According to The Record’s analyst Neal Krawetz, this huge presence of servers can be leveraged.

“identify hidden services. It can also be used to decloak users — especially if you have some other means to tracking middle relay past the guard, such as monitoring common public services.”

Despite announcing the elimination of all exit nodes in October 2020, Tor project leaders stated a month ago that they had eliminated ‘hundreds of servers’ associated with KAX17 from the network, as a result of cybersecurity researcher ‘Nusenu’ will condemn the resurrection of KAX17 on his blog.

What information do we have about KAX17 and who is behind KAX17?

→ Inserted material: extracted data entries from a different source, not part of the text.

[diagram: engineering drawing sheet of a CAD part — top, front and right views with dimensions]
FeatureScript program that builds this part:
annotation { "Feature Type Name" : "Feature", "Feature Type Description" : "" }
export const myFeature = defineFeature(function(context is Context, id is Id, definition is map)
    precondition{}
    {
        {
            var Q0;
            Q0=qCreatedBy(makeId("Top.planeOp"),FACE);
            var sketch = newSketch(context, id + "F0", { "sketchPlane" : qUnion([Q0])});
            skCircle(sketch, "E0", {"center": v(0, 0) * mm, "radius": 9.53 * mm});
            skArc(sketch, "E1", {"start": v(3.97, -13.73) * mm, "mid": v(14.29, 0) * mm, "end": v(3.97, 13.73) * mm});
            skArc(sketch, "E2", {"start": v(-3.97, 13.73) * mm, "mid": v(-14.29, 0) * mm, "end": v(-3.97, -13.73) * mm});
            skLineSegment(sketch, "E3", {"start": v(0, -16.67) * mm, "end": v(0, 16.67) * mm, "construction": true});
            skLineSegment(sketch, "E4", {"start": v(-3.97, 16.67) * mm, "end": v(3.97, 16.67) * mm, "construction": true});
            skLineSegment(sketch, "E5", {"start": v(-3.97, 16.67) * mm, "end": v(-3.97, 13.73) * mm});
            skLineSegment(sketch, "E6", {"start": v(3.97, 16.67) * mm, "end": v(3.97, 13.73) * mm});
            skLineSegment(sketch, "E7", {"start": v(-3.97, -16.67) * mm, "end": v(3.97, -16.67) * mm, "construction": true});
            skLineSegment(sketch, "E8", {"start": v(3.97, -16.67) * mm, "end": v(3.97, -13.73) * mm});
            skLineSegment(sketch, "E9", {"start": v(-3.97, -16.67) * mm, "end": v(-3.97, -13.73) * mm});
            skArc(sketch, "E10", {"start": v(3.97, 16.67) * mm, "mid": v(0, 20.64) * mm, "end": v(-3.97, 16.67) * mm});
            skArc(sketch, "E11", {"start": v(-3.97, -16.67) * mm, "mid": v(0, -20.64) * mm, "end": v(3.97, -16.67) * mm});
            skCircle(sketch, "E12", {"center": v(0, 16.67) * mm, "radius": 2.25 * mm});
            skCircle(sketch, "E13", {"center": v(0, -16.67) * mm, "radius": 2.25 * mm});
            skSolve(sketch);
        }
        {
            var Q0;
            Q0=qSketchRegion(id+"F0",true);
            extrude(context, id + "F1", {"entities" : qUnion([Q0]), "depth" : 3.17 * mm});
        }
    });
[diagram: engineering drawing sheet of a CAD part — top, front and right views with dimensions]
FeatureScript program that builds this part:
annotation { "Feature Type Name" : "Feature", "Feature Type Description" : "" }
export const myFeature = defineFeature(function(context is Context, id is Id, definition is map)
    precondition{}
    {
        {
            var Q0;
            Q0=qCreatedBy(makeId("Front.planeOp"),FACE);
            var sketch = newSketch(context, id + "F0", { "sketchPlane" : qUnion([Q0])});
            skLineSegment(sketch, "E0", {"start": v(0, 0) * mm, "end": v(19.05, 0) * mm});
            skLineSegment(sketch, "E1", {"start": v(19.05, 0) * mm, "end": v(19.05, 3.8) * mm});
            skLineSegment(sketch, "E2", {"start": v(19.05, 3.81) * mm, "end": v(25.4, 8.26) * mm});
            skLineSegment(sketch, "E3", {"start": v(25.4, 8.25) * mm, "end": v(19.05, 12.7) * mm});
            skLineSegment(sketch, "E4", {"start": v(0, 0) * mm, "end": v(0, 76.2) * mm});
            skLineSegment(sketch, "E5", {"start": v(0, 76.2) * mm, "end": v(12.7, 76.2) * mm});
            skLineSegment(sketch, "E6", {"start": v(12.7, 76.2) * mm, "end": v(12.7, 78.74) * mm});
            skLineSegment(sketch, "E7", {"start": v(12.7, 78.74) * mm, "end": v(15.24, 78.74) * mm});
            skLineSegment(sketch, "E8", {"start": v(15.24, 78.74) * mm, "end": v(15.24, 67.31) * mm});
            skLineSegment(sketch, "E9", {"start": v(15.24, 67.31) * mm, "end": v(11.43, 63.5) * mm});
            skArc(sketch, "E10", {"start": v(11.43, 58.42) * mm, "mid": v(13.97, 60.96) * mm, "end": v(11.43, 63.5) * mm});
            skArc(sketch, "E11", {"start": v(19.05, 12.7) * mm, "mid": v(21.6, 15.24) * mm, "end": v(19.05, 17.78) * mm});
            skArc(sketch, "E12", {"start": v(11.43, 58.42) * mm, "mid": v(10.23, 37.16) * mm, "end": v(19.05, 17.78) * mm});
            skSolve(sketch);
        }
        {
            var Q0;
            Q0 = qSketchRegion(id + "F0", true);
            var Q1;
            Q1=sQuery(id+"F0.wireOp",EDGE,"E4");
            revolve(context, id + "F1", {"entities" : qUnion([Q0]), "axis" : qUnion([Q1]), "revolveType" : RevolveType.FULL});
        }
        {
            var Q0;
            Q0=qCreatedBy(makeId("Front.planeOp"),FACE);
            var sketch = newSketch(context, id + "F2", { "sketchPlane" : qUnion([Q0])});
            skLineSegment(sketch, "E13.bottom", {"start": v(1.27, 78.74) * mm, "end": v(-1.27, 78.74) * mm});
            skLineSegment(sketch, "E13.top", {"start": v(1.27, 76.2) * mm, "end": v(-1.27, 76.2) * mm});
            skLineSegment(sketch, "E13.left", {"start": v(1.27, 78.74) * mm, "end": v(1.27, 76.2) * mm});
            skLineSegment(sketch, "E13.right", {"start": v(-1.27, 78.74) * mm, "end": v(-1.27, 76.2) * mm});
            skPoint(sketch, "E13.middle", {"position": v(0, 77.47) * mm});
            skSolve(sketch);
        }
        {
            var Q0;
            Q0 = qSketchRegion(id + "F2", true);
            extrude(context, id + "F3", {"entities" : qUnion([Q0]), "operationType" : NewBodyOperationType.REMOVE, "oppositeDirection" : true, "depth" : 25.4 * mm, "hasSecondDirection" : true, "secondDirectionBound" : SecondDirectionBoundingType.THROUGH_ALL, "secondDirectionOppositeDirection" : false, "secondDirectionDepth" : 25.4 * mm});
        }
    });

Neither Nusenu nor the Tor Project wish to speculate on who is behind KAX17: “We are still investigating this attacker,” a Tor Project spokeswoman stated yesterday. The Record media, on the other hand, contends that

“all signs point to a nation-level and well-resourced threat actor who can afford to rent hundreds of high-bandwidth servers across the globe for no financial return.”

Nusenu, on the other hand, says that KAX17 made at least one operational security error, repeating the e-mail address both in the node configuration and when signing up for the Tor mailing list: in the debates, it came to position itself in favor of the suppression of their own servers.

Nusenu has also ruled out the possibility that this hostile individual or actor is the result of a simple scholarly research into ‘Sybil attacks,’ a technique known to be capable of de-anonymizing Tor traffic under specific situations.

Academic researchers, he claims, tend to arrange their work in terms of time constraints (although KAX17 has been active since 2017), they do not quickly replace destroyed nodes with new ones… and, in general, they do not need to resort to strategies like these. because the Tor Project and the research community are usually quite well connected.